QuestionIs Scaled Agile Framework (SAFe) better than Scrum?

The answer to this question greatly depends on what better means and who is the benefactor.

Generally speaking, it seems that SAFe has tapped into something that Scrum did not provide and thus is gaining much popularity at the expense of Scrum.

For example: "The Scaled Agile Framework® (SAFe®) is the framework of choice for 70 percent of the Fortune 100, used by more than 700,000 practitioners in 20,000 organizations globally." 2019 Gartner report.

 

We see that SAFe is doing to Scrum what Scrum did to Waterfall. This tactic, found in business and politics, discredits the competition and offers itself as an alternative.

SAFe employs a version of Scrum.
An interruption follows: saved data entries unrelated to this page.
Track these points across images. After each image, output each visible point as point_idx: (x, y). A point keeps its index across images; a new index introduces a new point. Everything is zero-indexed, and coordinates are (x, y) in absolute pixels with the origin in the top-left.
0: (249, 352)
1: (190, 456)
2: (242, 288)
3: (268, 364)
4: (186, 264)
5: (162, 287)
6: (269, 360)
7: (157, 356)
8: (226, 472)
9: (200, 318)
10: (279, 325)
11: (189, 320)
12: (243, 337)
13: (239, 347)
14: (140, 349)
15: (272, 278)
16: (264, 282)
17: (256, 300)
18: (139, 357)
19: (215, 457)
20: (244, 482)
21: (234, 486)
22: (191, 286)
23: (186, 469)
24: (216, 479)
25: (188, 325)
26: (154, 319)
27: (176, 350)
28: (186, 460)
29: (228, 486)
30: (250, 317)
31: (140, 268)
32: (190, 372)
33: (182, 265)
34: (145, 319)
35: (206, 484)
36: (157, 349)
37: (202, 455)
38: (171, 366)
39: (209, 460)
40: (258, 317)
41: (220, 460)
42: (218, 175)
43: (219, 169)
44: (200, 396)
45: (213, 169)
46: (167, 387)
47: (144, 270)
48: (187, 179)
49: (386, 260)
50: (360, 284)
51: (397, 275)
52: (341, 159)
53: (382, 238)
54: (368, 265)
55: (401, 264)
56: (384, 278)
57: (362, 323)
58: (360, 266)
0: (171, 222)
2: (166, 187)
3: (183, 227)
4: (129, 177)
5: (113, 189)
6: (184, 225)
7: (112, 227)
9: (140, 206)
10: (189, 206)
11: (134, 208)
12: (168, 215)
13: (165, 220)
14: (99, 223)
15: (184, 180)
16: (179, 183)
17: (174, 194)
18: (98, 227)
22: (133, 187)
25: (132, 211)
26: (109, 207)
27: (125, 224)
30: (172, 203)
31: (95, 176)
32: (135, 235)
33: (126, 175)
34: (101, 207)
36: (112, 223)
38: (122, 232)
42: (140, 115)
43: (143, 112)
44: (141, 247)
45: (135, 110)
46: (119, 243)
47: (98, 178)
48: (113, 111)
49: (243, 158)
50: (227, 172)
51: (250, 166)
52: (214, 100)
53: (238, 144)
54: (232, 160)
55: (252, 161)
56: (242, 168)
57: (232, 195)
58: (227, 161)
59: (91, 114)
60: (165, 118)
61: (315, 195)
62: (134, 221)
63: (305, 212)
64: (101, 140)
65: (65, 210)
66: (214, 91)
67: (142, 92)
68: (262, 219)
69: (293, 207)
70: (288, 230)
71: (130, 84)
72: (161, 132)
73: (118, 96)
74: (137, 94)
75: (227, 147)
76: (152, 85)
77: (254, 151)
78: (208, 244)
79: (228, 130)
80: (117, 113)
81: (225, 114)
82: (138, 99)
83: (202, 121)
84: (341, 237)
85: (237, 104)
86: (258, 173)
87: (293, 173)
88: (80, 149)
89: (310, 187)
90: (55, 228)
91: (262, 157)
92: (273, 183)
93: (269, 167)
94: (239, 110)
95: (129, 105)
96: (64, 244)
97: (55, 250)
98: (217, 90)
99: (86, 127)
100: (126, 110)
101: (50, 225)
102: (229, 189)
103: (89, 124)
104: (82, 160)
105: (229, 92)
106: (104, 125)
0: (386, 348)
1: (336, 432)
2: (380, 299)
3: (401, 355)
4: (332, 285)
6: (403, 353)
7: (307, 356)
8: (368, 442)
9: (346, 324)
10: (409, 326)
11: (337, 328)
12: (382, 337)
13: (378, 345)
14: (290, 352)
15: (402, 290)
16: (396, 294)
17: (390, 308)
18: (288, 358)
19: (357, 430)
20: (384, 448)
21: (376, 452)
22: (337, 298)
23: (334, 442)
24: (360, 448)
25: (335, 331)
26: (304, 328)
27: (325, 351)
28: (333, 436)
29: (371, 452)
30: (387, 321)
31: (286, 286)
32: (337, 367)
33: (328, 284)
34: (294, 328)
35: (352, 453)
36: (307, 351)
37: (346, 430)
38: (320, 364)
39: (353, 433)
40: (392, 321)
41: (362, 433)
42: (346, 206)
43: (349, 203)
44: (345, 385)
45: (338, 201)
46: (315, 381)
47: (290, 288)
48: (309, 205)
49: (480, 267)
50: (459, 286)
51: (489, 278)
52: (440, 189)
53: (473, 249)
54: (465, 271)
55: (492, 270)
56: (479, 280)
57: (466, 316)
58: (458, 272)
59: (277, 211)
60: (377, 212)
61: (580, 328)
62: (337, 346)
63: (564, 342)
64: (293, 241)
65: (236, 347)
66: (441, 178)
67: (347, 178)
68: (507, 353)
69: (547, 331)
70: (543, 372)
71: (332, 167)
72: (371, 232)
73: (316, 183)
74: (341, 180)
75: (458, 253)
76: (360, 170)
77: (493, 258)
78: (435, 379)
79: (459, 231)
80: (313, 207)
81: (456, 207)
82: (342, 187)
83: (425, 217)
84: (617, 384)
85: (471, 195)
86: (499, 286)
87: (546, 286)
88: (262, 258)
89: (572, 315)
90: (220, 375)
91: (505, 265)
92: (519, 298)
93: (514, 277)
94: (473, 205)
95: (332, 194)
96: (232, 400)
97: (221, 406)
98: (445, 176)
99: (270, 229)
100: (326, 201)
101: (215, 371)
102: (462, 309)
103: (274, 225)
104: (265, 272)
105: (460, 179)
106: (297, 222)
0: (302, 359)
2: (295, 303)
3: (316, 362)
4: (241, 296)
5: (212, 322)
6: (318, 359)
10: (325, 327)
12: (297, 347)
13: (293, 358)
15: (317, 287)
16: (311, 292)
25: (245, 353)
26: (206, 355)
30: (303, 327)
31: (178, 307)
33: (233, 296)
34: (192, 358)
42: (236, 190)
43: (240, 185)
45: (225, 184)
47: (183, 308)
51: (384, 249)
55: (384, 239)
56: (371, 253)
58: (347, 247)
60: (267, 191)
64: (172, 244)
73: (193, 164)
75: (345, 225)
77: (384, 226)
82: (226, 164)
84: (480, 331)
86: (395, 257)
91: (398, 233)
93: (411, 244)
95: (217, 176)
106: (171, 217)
Schwaber and Sutherland, the authors of Scrum, have asserted that SAFe's interpretation of Scrum is inconsistent and wrong.
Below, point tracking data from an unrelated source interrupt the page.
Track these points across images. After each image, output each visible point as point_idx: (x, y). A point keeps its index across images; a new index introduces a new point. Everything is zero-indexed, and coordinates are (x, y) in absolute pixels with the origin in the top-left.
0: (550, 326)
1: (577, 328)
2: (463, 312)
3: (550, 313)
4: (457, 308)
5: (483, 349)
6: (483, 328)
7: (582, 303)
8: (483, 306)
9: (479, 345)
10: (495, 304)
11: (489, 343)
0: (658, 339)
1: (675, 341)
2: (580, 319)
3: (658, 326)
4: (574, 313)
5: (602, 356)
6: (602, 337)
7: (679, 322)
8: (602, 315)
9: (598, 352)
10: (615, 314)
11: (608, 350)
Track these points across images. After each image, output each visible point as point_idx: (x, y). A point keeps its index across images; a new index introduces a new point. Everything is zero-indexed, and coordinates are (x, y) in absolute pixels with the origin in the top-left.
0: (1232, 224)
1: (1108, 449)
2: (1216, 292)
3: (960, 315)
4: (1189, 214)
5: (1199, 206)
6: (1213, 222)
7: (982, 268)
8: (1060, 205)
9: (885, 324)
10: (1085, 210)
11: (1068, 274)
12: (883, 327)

This assertion is in itself incompatible with Scrum, which supposedly is "intentionally incomplete and unclear".

 

Some Scrum proponents argued that SAFe is not Agile. Yet, it does not matter whether SAFe is Agile or not.

SAFe shrewdly and successfully positioned itself as a viable alternative and natural evolution to Scrum.

Overall, different scaling frameworks are on the rise, and SAFe is just one of several Agile methods that promise success, just as Scrum did.

 

Several notable Scrum proponents argued that SAFe is preferred by company executives who seek the "command and control" which SAFe affords.

This claim is incorrect because, at the macro level, executives do not care which software development method is used.

Executives have no loyalty or interest in Agile or the method of choice in software development.

Executives only care about business results and frictionless organizations.

Executives will be inclined to try anything that contributes to these objectives.